Problem Description
At the entrance to the university, there is a huge rectangular billboard of size h*w (h is its height and w is its width). The board is the place where all possible announcements are posted: nearest programming competitions, changes in the dining room menu, and other important information.
On September 1, the billboard was empty. One by one, the announcements started being put on the billboard.
Each announcement is a stripe of paper of unit height. More specifically, the i-th announcement is a rectangle of size 1 * wi.
When someone puts a new announcement on the billboard, she would always choose the topmost possible position for the announcement.
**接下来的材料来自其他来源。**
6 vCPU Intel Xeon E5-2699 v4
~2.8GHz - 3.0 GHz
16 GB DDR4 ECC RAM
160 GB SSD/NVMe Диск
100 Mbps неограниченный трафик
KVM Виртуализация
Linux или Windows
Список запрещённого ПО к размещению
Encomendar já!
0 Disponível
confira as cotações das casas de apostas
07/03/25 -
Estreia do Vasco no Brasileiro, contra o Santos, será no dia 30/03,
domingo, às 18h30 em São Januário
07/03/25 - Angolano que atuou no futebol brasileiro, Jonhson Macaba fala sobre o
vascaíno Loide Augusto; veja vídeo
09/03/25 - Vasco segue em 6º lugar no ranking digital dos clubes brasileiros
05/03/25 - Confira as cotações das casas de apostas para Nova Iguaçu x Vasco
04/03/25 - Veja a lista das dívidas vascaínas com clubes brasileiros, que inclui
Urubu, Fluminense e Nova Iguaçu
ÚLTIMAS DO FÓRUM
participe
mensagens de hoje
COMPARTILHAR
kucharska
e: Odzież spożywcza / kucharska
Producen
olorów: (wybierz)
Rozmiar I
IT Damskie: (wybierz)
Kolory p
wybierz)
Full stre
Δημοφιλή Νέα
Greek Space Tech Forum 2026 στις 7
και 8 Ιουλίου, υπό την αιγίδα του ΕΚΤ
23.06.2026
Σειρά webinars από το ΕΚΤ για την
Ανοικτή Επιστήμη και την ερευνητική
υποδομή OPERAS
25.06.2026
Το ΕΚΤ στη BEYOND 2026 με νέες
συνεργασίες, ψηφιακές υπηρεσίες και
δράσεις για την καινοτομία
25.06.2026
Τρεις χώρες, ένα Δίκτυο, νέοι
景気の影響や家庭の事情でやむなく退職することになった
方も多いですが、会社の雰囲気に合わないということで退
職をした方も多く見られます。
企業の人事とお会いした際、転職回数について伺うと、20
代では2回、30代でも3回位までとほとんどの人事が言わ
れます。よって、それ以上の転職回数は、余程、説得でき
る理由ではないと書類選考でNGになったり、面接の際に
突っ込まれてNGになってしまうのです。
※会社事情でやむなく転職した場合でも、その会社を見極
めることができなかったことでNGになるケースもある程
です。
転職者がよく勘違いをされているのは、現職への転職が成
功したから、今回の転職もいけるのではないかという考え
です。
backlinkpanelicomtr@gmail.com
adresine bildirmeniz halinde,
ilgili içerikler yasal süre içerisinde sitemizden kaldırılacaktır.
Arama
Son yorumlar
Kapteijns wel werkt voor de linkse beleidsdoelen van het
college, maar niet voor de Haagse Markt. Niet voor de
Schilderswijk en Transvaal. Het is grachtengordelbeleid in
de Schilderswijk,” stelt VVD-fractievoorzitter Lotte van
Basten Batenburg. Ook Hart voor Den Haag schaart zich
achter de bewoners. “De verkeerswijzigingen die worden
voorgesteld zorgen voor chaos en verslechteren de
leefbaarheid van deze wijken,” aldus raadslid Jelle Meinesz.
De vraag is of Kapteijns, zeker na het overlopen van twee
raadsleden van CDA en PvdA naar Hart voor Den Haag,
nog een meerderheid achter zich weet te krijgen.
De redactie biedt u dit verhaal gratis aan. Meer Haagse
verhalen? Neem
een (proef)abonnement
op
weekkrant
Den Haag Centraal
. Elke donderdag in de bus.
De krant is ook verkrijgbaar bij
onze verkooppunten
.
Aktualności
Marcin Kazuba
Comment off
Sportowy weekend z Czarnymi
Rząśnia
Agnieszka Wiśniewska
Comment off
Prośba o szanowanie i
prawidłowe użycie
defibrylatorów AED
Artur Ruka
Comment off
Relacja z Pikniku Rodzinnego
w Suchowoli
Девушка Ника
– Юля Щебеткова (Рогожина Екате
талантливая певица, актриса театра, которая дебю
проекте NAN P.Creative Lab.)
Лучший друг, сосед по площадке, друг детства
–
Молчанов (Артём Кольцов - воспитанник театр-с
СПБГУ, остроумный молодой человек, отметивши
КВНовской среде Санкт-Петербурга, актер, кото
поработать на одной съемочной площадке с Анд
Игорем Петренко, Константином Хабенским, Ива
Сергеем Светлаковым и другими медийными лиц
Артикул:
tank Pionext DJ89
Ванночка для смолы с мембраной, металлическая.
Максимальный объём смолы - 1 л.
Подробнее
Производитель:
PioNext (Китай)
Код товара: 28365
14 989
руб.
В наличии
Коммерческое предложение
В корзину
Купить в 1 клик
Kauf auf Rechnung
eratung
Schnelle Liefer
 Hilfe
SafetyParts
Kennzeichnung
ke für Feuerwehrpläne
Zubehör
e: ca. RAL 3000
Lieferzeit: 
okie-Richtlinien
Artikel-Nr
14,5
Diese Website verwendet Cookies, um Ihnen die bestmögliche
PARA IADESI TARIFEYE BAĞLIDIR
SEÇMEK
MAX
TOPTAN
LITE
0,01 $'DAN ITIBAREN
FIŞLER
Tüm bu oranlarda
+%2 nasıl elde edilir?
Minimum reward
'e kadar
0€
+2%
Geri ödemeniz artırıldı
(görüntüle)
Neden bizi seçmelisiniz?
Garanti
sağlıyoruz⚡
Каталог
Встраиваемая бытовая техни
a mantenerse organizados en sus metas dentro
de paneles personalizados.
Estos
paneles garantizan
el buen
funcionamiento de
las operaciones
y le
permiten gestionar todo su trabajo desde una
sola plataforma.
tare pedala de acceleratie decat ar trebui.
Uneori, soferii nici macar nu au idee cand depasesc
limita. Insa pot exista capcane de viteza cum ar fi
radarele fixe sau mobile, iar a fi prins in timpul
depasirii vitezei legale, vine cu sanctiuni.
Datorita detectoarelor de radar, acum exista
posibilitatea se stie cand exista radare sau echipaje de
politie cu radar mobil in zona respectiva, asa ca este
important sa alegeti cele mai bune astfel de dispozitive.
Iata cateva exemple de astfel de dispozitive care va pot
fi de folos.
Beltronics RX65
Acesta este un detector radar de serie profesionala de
Among all possible topmost positions she would always choose the leftmost one.
If there is no valid location for a new announcement, it is not put on the billboard (that’s why some programming contests have no participants from this university).
Given the sizes of the billboard and the announcements, your task is to find the numbers of rows in which the announcements are placed.
Input
There are multiple cases (no more than 40 cases).
The first line of the input file contains three integer numbers, h, w, and n (1 <= h,w <= 10^9; 1 <= n <= 200,000) - the dimensions of the billboard and the number of announcements.
Each of the next n lines contains an integer number wi (1 <= wi <= 10^9) - the width of i-th announcement.
Output
For each announcement (in the order they are given in the input file) output one number - the number of the row in which this announcement is placed. Rows are numbered from 1 to h, starting with the top row. If an announcement can’t be put on the billboard, output “-1” for this announcement.
Sample Input
3 5 5
2
4
3
3
3
Sample Output
1
2
1
3
-1
题意
给你一个高为h,宽为w的告示牌,总共有n个广告。每个广告高1宽wi,尽量将广告向左上方贴,如果宽度大于w那么智能换行贴。
问你每个广告贴的高度是多少。
题解
- 好题,模拟线段树
- 每一行看作一个节点,维护每行的剩余容量,即维护区间最大值
AC-Code
#include <cstdio>
#include <iostream>
#include <algorithm>
#include <cstring>
#include <string>
#include <vector>
#include <map>
#include <queue>
#include <set>
#include <stack>
#include <fstream>
#include <utility>
using namespace std;
typedef long long ll;
typedef pair<int, int> Pii;
#define ios ios::sync_with_stdio(false);cin.tie(0);cout.tie(0);
const int INF = 0x7fffffff;
const int MOD = 1e4;
const int MAXN = 2e5 + 7;
struct node {
int left;
int right;
int data;// 维护剩余空间最大值
}tree[MAXN << 2];
int n, w, h;
int ans;
void PushUp(int rt) {
tree[rt].data = max(tree[rt << 1].data, tree[rt << 1 | 1].data);
}
void build(int rt, int l, int r) {
tree[rt].left = l;
tree[rt].right = r;
tree[rt].data = w;
if (l == r) {
return;
}
int mid = (l + r) >> 1;
build(rt << 1, l, mid);
build(rt << 1 | 1, mid + 1, r);
//PushUp(rt);
}
void updata(int rt, int val) {
if (tree[rt].left == tree[rt].right) {
tree[rt].data -= val; // 容量减少
ans = tree[rt].left; // 记录行标
return;
}
if (val <= tree[rt << 1].data) updata(rt << 1, val); //如果左子树有剩余位置
else updata(rt << 1 | 1, val);
PushUp(rt);
}
int main() {
ios;
while (cin >> h >> w >> n) {
h = min(h, n);
build(1, 1, h);
for (int i = 1; i <= n; i++) {
int a;
cin >> a;
if (tree[1].data < a) // 仅需看整个树是否还有位置
cout << -1 << endl;
else {
updata(1, a);
cout << ans << endl;
}
}
}
return 0;
}